Merujuk Diri Sendiri

Zee
2 min readSep 25, 2024

--

Photo by Vanessa Serpas on Unsplash

Tulisan ini diambil dari arsip Tahun 2021 dan sedikit ada penambahan untuk kemudian dirilis Tahun 2024

Kali ini aku tidak akan repot memikirkan diksi yang sulit dimengerti. Bersembunyi ternyata melelahkan, apalagi ketika dihantui perasaan takut tidak bisa diterima.

Terbiasa memiliki kesibukan membuatku berjarak dengan sesuatu yang maya. Namun, sayang sekali aku kewalahan saat kesibukan itu perlahan selesai satu per satu. Then, I lost myself.

Awalnya mungkin biasa saja, saat aku masih bisa menikmati setiap apa-apa yang orang lain ingin perlihatkan. Karena saat itu, aku masih memiliki diriku di dunia nyata. Perlahan, aku mulai menyadari wabah ini memang tidak singkat. Aku mulai terhanyut dalam dunia maya. Dunia yang membuatku menemukan tapi juga kehilangan. Pikiran-pikiran kotor mengenai persepsi orang lain mulai menggerayangi isi kepala. Padahal aku tidak memiliki kesalahan, maksudku hanya sebuah asumsi yang aku buat-buat sendiri. Pemikiran memang tidak bisa terbentuk hanya melalui membaca, butuh kebiasaan yang terus-menerus diterapkan. Fundamental dasar logikaku belum tersusun lengkap untuk menjadi poros dalam menjalani keseluruhan skenario hidup mengenai perihal apapun.

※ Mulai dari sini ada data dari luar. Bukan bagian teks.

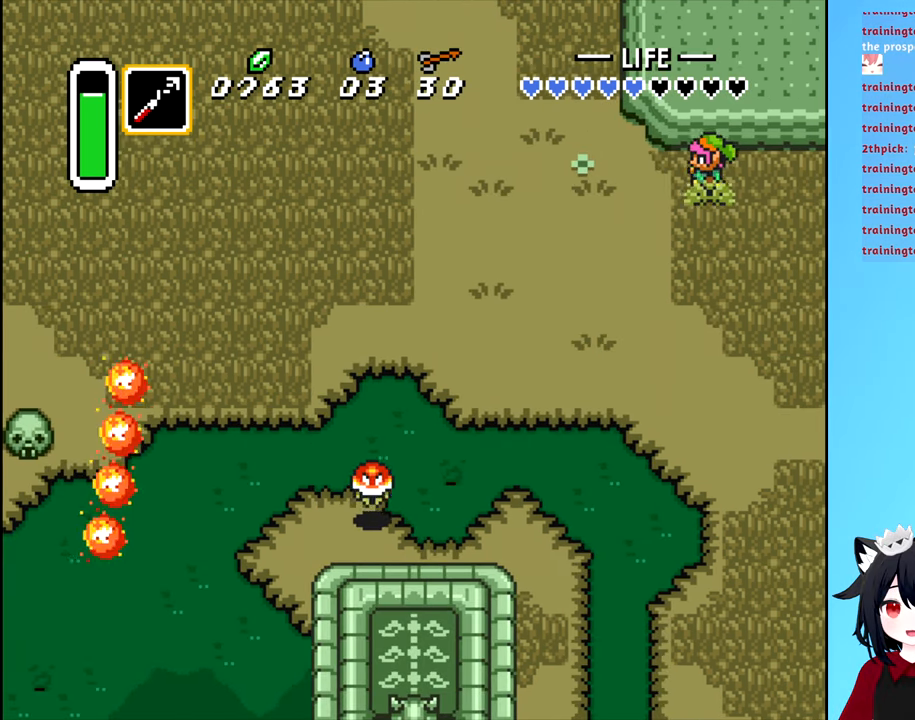
{"buttons": ["DPAD_UP"], "events": [[217, "DPAD_LEFT", "up"], [250, "DPAD_RIGHT", "down"], [433, "DPAD_RIGHT", "up"], [433, "DPAD_UP", "down"]]}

Tadi aku habis memarahi diri sendiri. Aku pisahkan antara pikiran dan ragaku. Kemudian aku mulai membuka mulutku untuk komat-kamit menerangkan seluruh masalah satu per satu yang cukup menghambat gerakku. Ini bukan hanya persoalan aku yang tenggelam dalam dunia maya. Masalahnya ada di dalam diriku, sesuatu yang sudah terbentuk sejak lama — aku membiarkan orang lain mengendalikan diriku. It sucks.

Aku kepayahan membentuk, menemukan, menyusun, dan entah apapun yang berkaitan dengan who i am today. Permasalahan utamanya sudah kutemukan, namun belum aku validasi sepenuhnya, perihal buruk dan baik, sedih dan senang, lelah dan semangat, semua belum bisa aku terima porsinya dalam hidup. Kenyataannya aku sering melawan arusku sendiri, hanya puisiku yang gentar mengatakan bertahan mengikuti arus. Atau mungkin sesekali hidup memang butuh melawan arus?

Sampai sini aku mulai kebingungan melanjutkan frasaku. Menunjukkan betapa kacaunya isi kepala — tidak tersusun. Tapi, tetap akan aku lanjutkan karena halaman ini yang akan aku lihat kembali saat perasaan kehilangan diri sendiri mulai menyapa kembali. Halaman ini pula yang akan membawaku lebih berani memulai, menentukan, ataupun mengarahkan.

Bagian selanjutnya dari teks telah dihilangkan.